→ **Provided records**
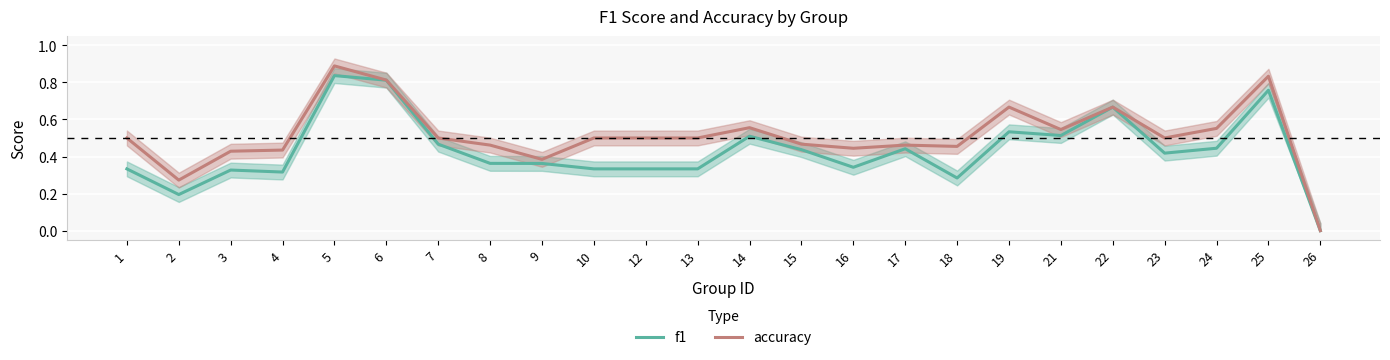

At which label is accuracy closest to 0?

26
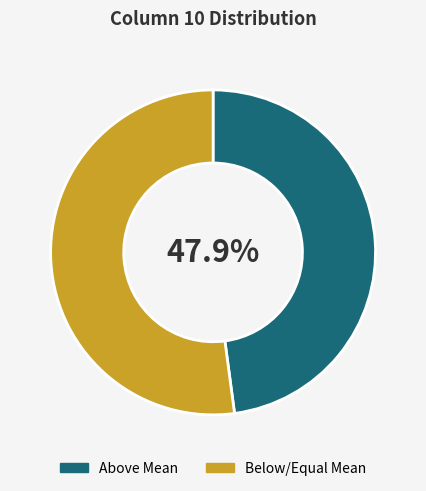

How many slices are in this pie chart?

2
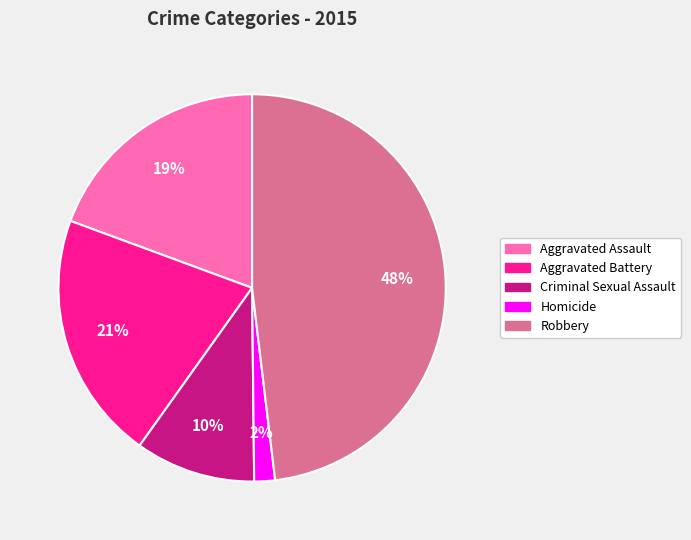

Is the sum of Homicide and Aggravated Battery greater than half?

No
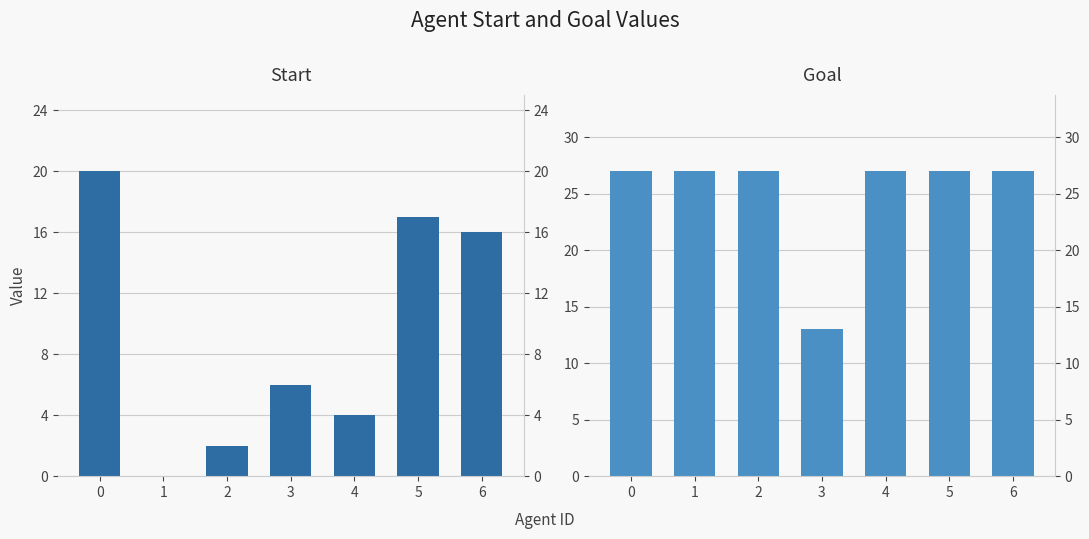

Between 4 and 5, which series saw the biggest shift?

start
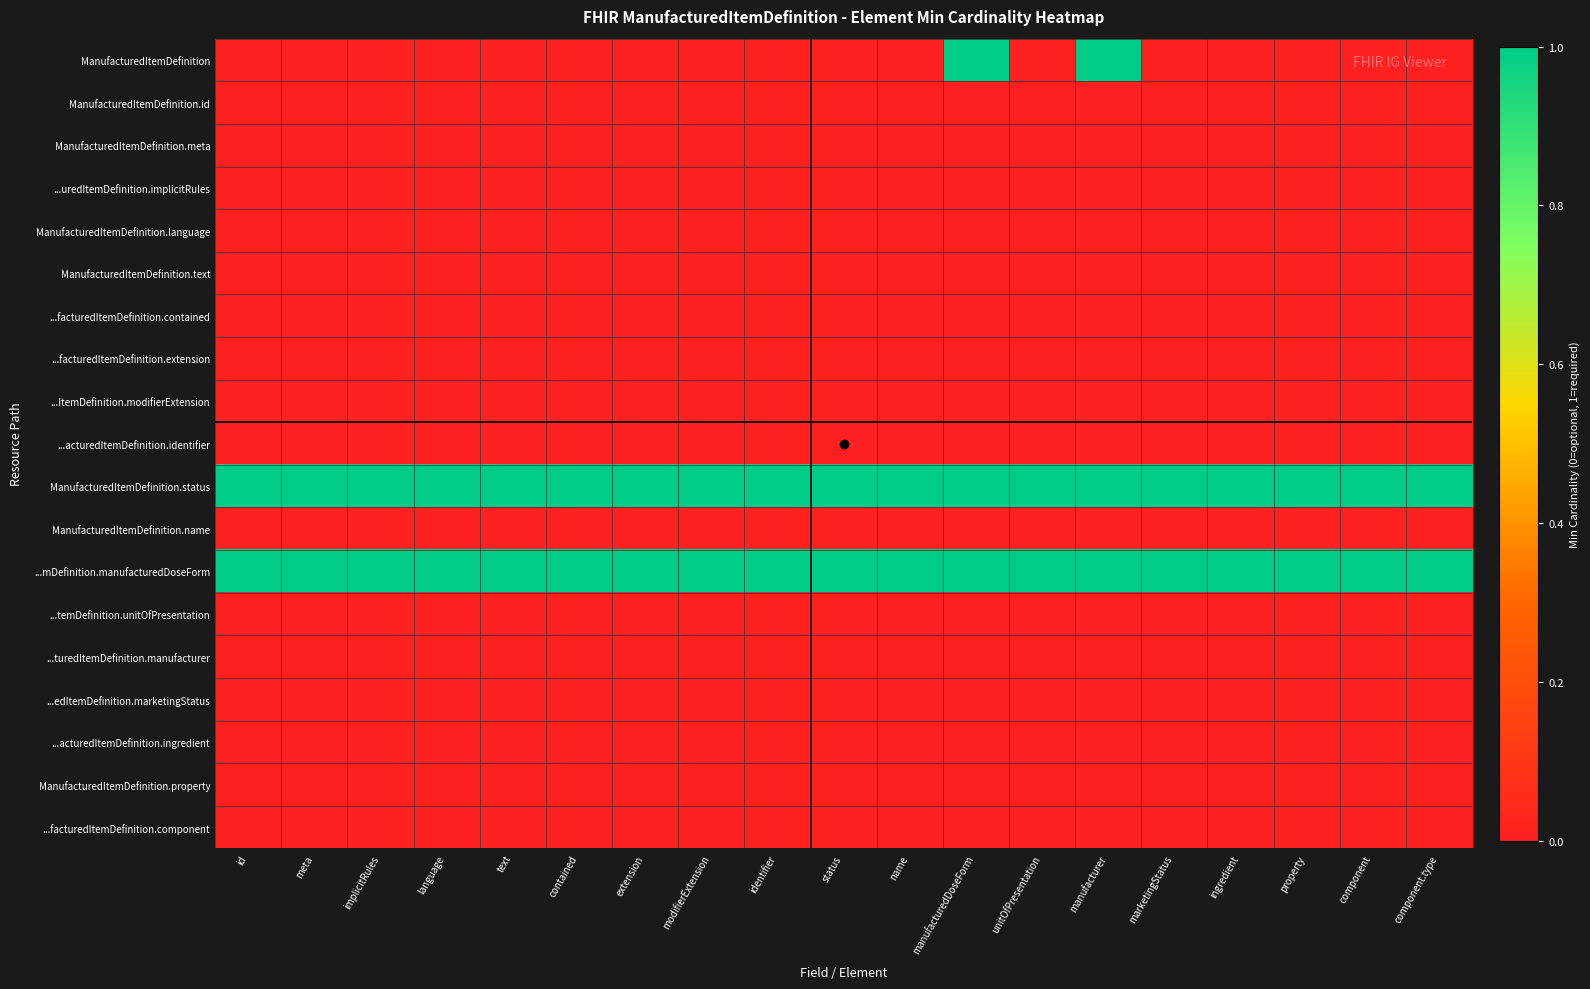

What is the difference between the highest and lowest values at status?

1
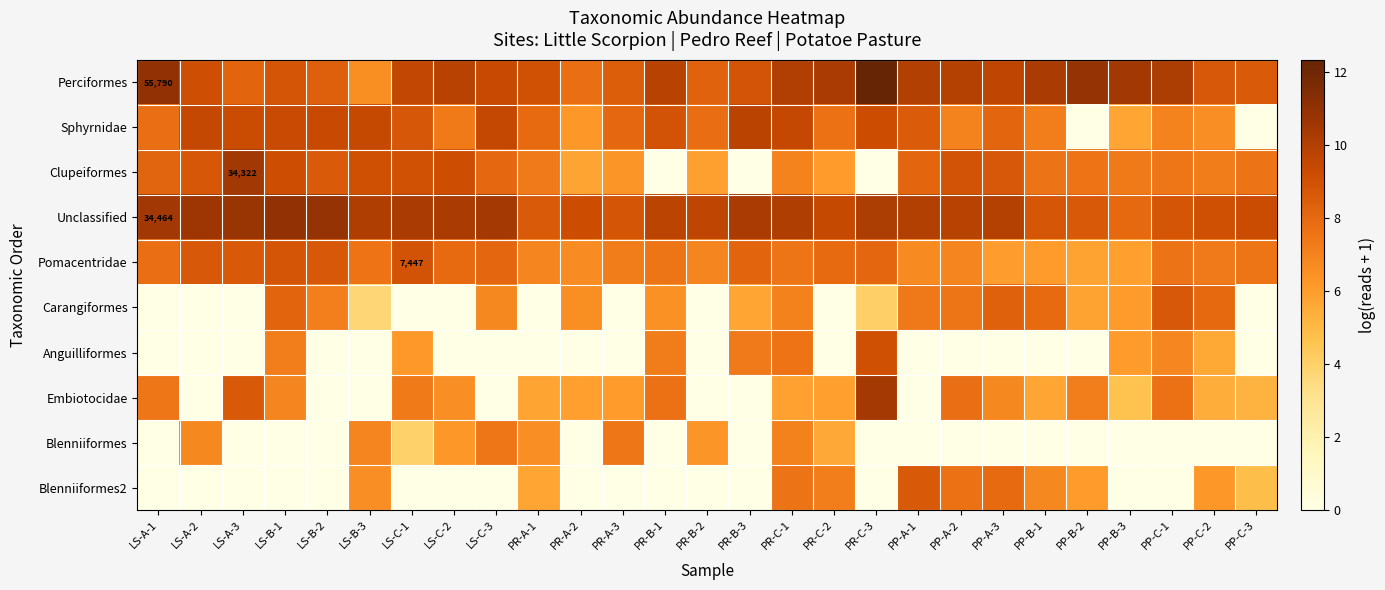

What is the difference between the Anguilliformes values at PR-C-3 and PP-B-2?

9.1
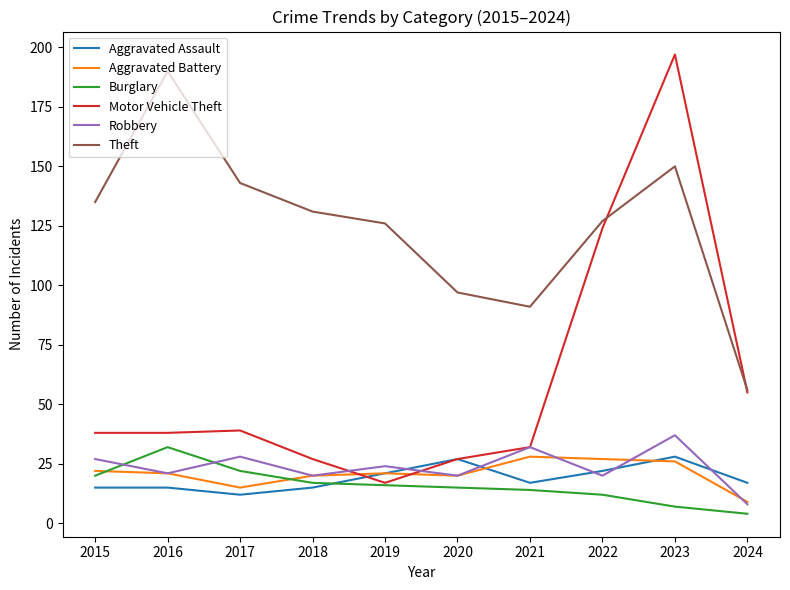

The value of Aggravated Assault at 2020 is 17. True or false?

False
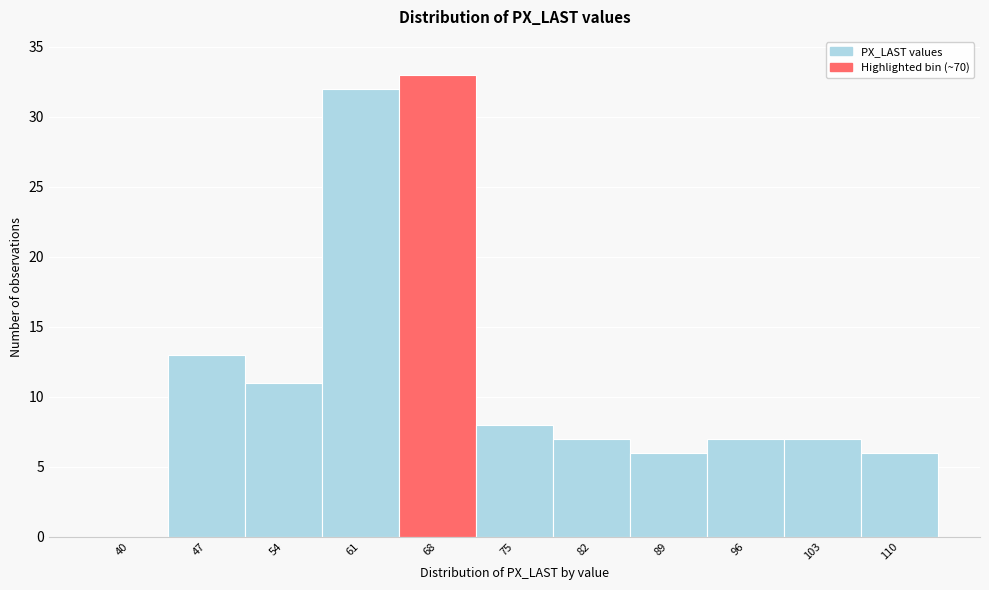

Reading left to right, what are all the values shown in this chart?

40=0	47=13	54=11	61=32	68=33	75=8	82=7	89=6	96=7	103=7	110=6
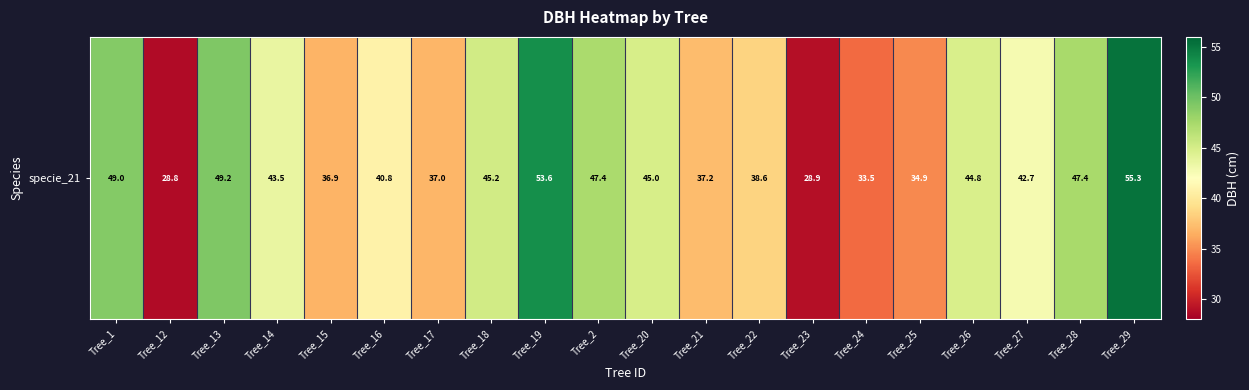

Reading left to right, transcribe all the data shown in this chart.

49.0	28.8	49.2	43.5	36.9	40.8	37.0	45.2	53.6	47.4	45.0	37.2	38.6	28.9	33.5	34.9	44.8	42.7	47.4	55.3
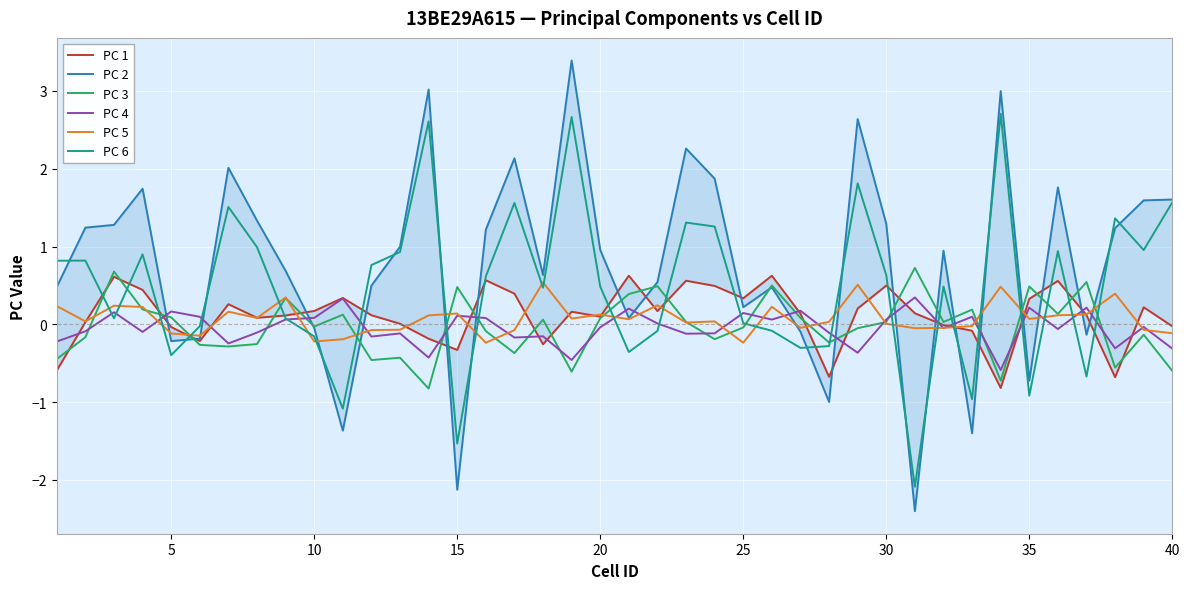

The PC 6 series shows -0.2 at 10. True or false?

True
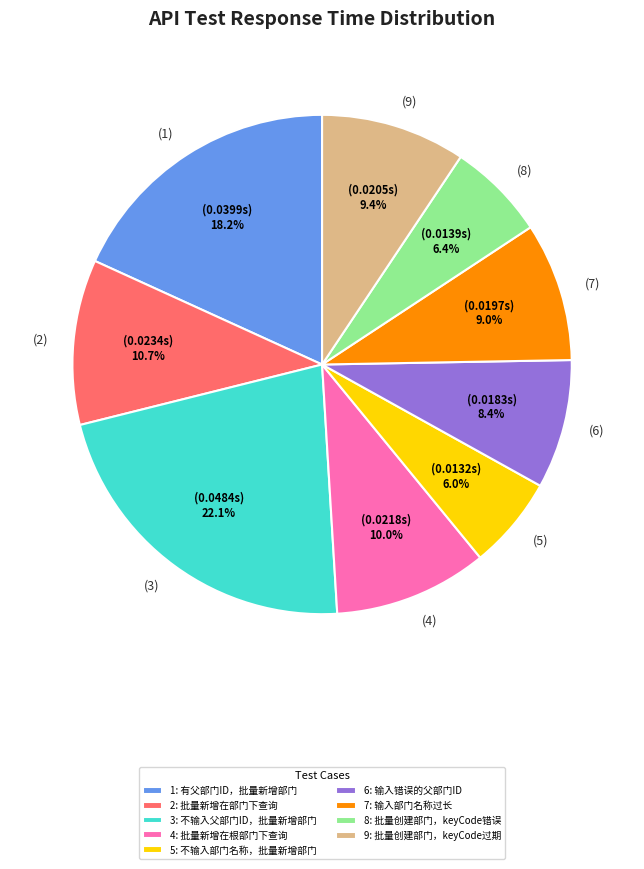

Combined, what portion of the pie is 2 and 5?

16.7%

→ **What is required**
Can you retype every one of the lines above word for word, leaving out the pictures?

→ **Your response**
At which label is accuracy closest to 0?

26

How many slices are in this pie chart?

2

Is the sum of Homicide and Aggravated Battery greater than half?

No

Between 4 and 5, which series saw the biggest shift?

start

What is the difference between the highest and lowest values at status?

1

What is the difference between the Anguilliformes values at PR-C-3 and PP-B-2?

9.1

The value of Aggravated Assault at 2020 is 17. True or false?

False

Reading left to right, what are all the values shown in this chart?

40=0	47=13	54=11	61=32	68=33	75=8	82=7	89=6	96=7	103=7	110=6

Reading left to right, transcribe all the data shown in this chart.

49.0	28.8	49.2	43.5	36.9	40.8	37.0	45.2	53.6	47.4	45.0	37.2	38.6	28.9	33.5	34.9	44.8	42.7	47.4	55.3

The PC 6 series shows -0.2 at 10. True or false?

True

Combined, what portion of the pie is 2 and 5?

16.7%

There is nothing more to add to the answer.